§ Exercise: Update the data from the line containing "Routine round, measuring" down through the line containing "Recorded volume: mL 15" by replacing "measuring cylinder" with "graduated cylinder" and leaving everything else unchanged. Return only those lines.

§ Input data:
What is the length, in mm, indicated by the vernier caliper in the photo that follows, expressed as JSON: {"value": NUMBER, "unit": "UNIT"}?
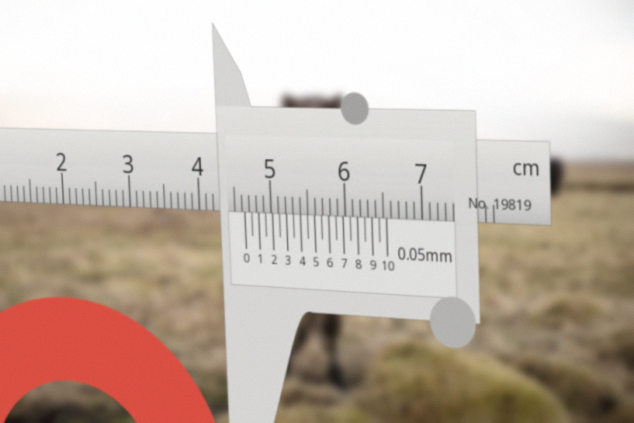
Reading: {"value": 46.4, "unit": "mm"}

---

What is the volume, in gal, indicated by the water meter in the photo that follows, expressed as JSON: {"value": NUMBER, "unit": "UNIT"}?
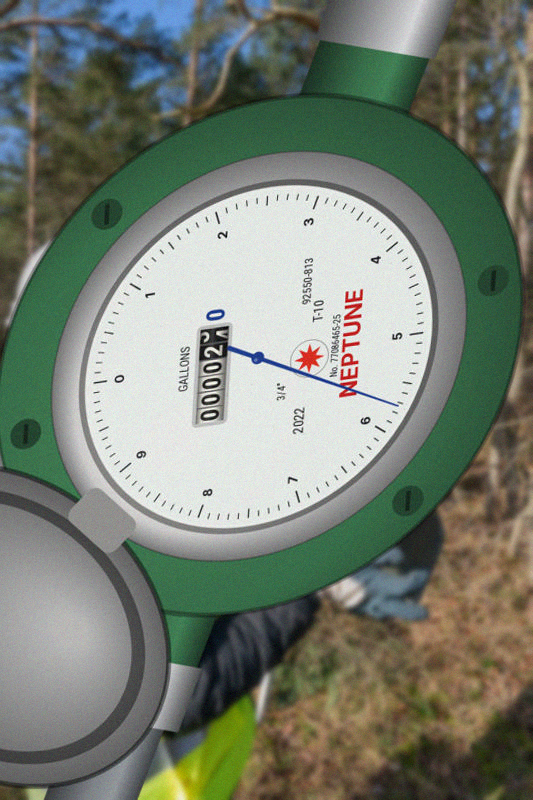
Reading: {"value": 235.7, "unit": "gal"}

* * *

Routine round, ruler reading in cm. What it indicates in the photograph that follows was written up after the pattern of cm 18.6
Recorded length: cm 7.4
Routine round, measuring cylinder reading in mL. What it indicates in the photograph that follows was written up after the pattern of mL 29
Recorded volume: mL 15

§ Answer to this exercise:
Routine round, graduated cylinder reading in mL. What it indicates in the photograph that follows was written up after the pattern of mL 29
Recorded volume: mL 15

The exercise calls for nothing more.